Source —

Finally, there is the matter of Liza’s father. While her meaning is not entirely transparent, she seems to indicate the impossibility of returning home, offering “Some are glad to sell their daughters, rather than let them marry honorably” (67) and I suspect we are not to take this as mere rhetoric. The inferred absence or perhaps even tyranny of Liza’s father that might evoke compassion and sympathy in Underground Man, instead gives his malice a sharper edge. Whereas Liza’s responds to her “daddy issues” and societal alienation with sadness, resignation, and even grace, the Underground Man can only act out of cruelty and spite. Liza’s very ability to grieve her loss is what preserves her humanity. The Underground Man seems incapable of such feelings, and thus becomes a mouse.

Dataset content —
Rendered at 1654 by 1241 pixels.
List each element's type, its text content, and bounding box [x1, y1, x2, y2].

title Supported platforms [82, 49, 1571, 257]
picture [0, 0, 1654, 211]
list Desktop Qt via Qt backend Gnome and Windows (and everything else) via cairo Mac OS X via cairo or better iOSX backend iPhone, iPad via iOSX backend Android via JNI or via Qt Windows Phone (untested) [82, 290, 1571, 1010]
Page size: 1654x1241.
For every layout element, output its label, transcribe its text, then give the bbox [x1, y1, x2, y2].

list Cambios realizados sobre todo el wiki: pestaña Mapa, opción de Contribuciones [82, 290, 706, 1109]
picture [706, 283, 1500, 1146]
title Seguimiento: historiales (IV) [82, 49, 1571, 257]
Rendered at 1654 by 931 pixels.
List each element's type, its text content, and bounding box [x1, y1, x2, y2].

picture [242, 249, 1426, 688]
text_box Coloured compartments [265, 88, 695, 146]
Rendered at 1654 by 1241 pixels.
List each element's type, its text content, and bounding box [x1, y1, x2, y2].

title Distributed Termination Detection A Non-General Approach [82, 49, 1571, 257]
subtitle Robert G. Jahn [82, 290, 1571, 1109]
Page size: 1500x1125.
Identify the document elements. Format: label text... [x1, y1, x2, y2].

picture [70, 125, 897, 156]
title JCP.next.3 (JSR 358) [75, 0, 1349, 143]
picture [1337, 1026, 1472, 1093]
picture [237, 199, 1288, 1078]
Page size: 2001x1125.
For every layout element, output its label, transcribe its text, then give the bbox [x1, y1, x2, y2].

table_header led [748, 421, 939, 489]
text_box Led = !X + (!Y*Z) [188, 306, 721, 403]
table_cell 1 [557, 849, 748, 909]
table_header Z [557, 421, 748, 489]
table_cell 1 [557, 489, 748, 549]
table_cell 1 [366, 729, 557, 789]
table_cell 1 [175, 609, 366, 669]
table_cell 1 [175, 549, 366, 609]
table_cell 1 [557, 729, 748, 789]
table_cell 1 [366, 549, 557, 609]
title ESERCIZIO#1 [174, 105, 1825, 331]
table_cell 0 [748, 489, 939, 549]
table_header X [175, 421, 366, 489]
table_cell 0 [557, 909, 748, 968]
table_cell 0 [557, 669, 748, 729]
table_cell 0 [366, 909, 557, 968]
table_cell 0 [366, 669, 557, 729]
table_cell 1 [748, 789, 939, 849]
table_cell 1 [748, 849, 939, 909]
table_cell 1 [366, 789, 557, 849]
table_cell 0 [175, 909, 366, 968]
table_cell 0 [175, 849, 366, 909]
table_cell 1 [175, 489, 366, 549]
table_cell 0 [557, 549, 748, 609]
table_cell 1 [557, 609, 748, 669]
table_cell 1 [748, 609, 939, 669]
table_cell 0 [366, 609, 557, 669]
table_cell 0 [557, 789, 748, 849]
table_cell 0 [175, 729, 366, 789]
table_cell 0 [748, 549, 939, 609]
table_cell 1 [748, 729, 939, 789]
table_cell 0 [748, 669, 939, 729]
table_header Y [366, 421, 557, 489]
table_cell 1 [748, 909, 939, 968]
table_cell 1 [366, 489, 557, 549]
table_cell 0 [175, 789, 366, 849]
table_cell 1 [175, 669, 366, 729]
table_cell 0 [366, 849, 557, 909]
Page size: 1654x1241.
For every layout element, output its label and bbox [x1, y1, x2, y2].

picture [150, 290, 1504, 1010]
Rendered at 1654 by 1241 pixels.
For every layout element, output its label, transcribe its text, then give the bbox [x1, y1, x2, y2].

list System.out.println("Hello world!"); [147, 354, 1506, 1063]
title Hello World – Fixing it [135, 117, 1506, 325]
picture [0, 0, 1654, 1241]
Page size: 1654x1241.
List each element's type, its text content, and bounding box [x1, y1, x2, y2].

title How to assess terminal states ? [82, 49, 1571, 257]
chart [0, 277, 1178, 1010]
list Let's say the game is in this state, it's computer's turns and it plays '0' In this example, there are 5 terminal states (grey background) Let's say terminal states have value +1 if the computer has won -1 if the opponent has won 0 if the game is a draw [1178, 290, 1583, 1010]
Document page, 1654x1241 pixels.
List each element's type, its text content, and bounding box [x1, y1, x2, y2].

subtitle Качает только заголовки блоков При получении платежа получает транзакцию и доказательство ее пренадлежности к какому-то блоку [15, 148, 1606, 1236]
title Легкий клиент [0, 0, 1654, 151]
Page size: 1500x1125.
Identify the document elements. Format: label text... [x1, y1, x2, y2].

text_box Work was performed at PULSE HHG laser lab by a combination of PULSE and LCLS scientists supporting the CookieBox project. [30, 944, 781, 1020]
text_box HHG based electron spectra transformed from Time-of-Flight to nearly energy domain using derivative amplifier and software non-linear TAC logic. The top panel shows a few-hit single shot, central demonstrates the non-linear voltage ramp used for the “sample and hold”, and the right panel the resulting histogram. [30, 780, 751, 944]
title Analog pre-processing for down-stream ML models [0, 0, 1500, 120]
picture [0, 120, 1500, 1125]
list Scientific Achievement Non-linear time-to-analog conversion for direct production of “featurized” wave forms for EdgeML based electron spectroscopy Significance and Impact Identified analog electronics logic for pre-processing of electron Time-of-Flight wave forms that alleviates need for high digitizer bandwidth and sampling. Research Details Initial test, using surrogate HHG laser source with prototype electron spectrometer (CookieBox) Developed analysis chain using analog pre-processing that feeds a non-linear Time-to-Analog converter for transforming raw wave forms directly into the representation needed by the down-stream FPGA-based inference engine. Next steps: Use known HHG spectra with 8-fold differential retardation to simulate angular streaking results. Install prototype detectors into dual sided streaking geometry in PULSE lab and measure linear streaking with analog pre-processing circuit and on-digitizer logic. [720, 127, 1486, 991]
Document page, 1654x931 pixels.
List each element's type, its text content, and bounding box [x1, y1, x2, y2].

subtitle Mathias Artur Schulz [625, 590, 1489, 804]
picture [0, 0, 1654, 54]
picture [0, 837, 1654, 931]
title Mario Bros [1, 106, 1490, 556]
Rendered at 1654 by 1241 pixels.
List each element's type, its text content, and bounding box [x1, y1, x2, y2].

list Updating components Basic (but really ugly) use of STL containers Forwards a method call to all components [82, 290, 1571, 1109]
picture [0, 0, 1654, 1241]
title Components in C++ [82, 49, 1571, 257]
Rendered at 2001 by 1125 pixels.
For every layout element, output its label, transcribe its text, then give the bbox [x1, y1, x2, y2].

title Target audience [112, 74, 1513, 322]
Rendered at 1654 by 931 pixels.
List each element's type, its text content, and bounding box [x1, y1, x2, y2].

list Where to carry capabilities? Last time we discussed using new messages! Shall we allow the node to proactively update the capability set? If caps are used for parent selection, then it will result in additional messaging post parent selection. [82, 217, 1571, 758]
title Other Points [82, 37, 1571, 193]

Short exercise — Reproduce the passage on Liza's father and the Underground Man word for word, from start to finish.

The reply —
Finally, there is the matter of Liza’s father. While her meaning is not entirely transparent, she seems to indicate the impossibility of returning home, offering “Some are glad to sell their daughters, rather than let them marry honorably” (67) and I suspect we are not to take this as mere rhetoric. The inferred absence or perhaps even tyranny of Liza’s father that might evoke compassion and sympathy in Underground Man, instead gives his malice a sharper edge. Whereas Liza’s responds to her “daddy issues” and societal alienation with sadness, resignation, and even grace, the Underground Man can only act out of cruelty and spite. Liza’s very ability to grieve her loss is what preserves her humanity. The Underground Man seems incapable of such feelings, and thus becomes a mouse.